Among both the console manufacturers and video game developers in general, Nintendo stands apart. Not just in terms of their games or consoles themselves, although those are certainly a result of the way Nintendo stays askance. But rather Nintendo is just different in terms of the way the business is run; in its decisions and very culture. Sometimes, this sees them make some greatness, such as when they single-handedly pulled the entire video game industry out of the dark ages. Sometimes, this sees them make some really boneheaded decisions, such as when they decided that online gaming was just a passing fad. For like ten years.

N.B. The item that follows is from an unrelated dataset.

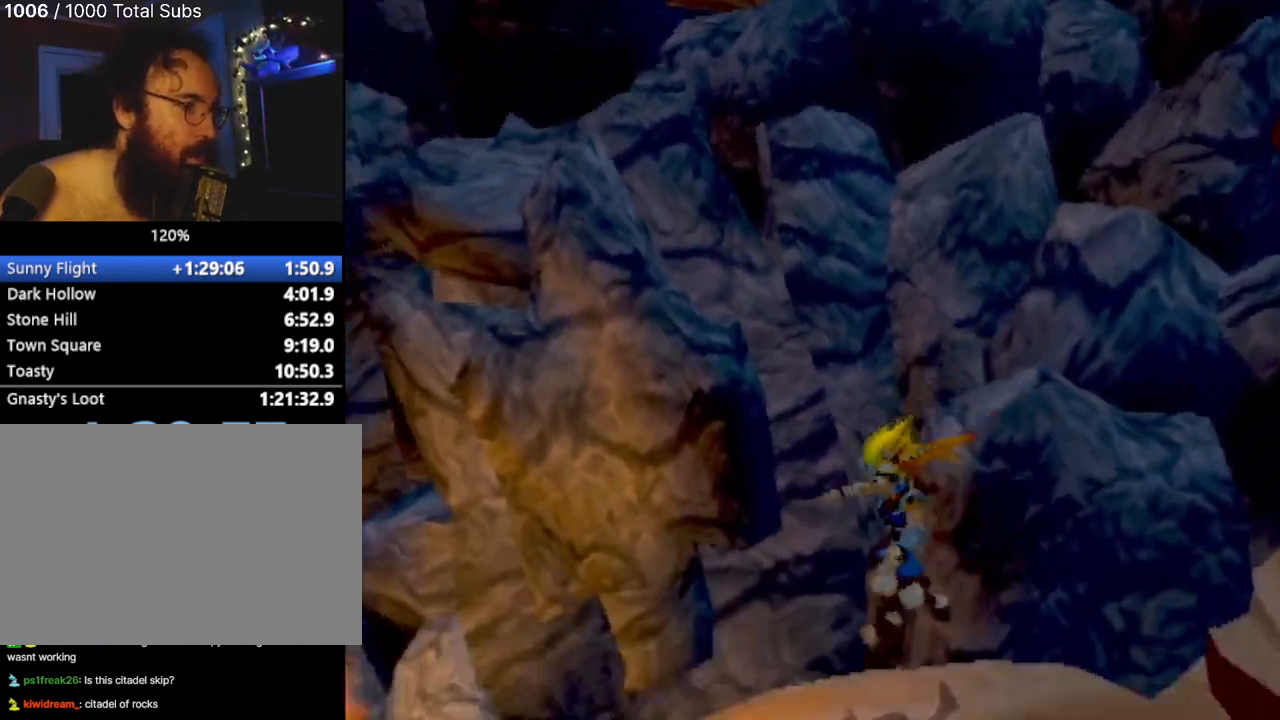
{"buttons": [], "left_stick": "right", "events": [[100, "CIRCLE", "down"], [166, "CROSS", "up"], [216, "left_stick", "up-left"], [300, "CIRCLE", "up"], [350, "left_stick", "right"]]}
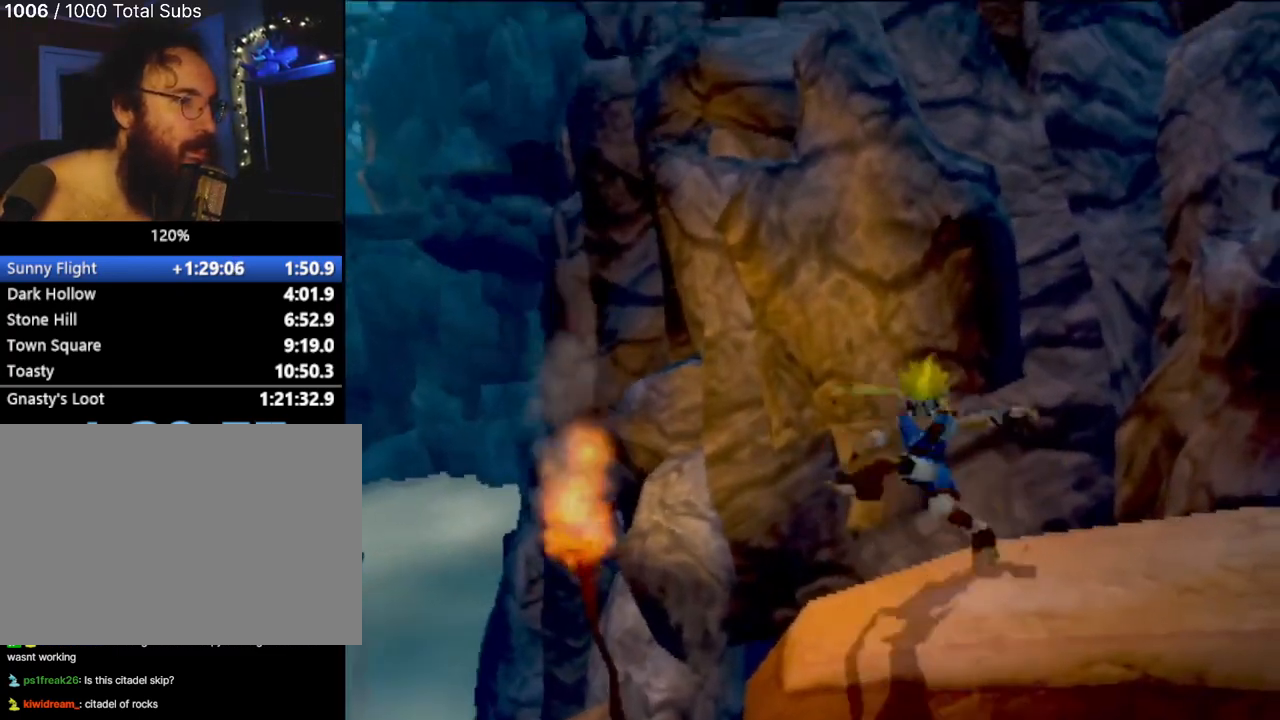
{"buttons": ["CROSS"], "left_stick": "up-right", "events": [[67, "left_stick", "down-right"], [384, "left_stick", "up-right"], [451, "CROSS", "down"]]}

But even with all the ups and downs this causes, it makes them a very interesting company. They intrigue the businessman part of me endlessly. Why do they do the things they do, even when it flies against all established knowledge? The fantasizing about that really appeals to the part of my brain that makes my heart skip a beat at the words “Six Sigma”. And you know, it’s been a while since I’ve done any business analysis. I think I might be jonesing.

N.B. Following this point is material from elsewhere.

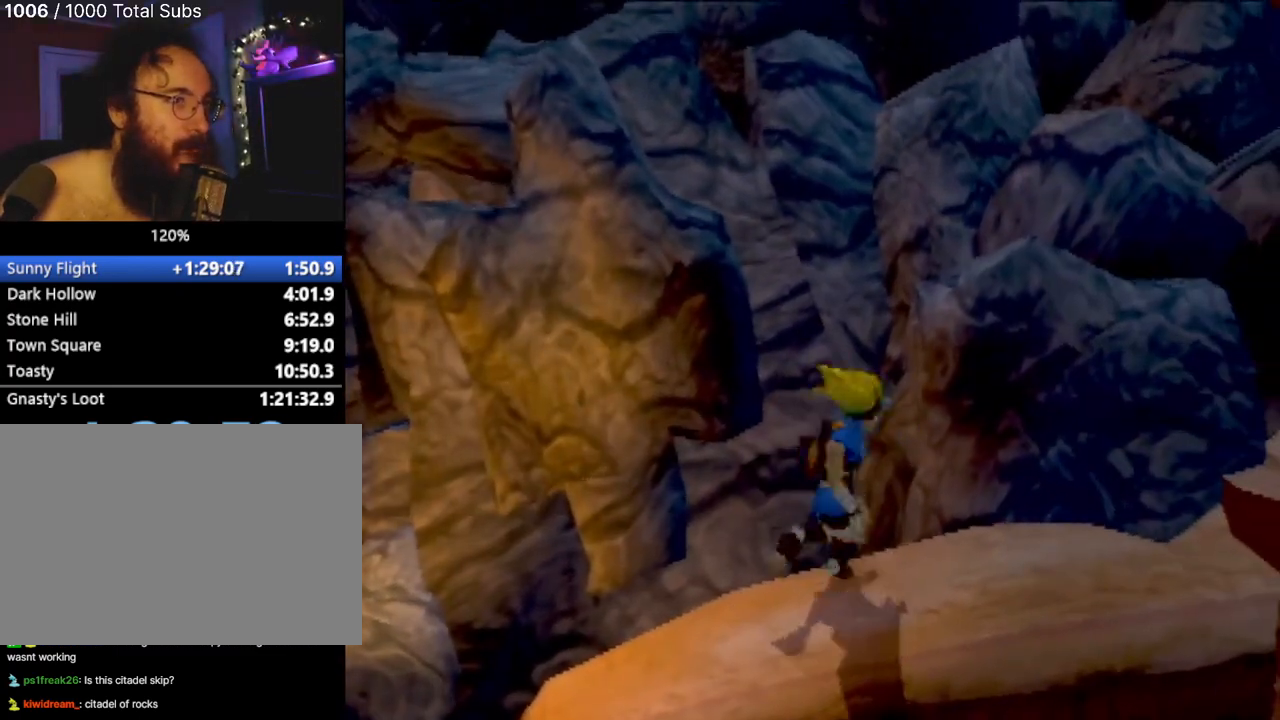
{"buttons": [], "left_stick": "up", "events": [[150, "CROSS", "up"], [284, "CROSS", "down"], [317, "left_stick", "up"], [484, "CROSS", "up"]]}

So anyways, let’s take a look/wildly theorize at the things that make Nintendo the way they are. Now, as we’re doing this, I want to say that a lot of what I’m going to talk about next, particularly about the culture of Japanese companies, comes from things I learned from people who got their chops in the era where all the businessmen were scared Japan was soon going to dominate the world, so that might color my perspective a bit. Also, some of my classes were, like, really boring, so I may only be half-remembering some things. So, you know, don’t put any money on any of this. With that out of way, let’s dive into the business character of Nintendo.
The first thing in understanding what makes Nintendo tick is understanding where they’re coming from. I know this is going to blow you minds here, so hold on to the back of your skulls, but, see, Nintendo is a Japanese Corporation. And I don’t know if you realize this, but Japan has a different culture than we do in the rest.
Sorry, I might be going a little fast there. Go ahead, read that paragraph a few times, until you can wrap your head around those bombs I dropped. When you catch up, we’ll be here for you.
Let’s take a look at what that means. No matter where you are, corporations are publicly owned companies. People buy and sell stock in that company outside the control of the company itself. Stocks represent a portion of the ownership of that company with all that entails, including a share of the highest level decision making and a share of the company’s profits, delivered by means of the stock value increasing or by dividends paid out to shareholders.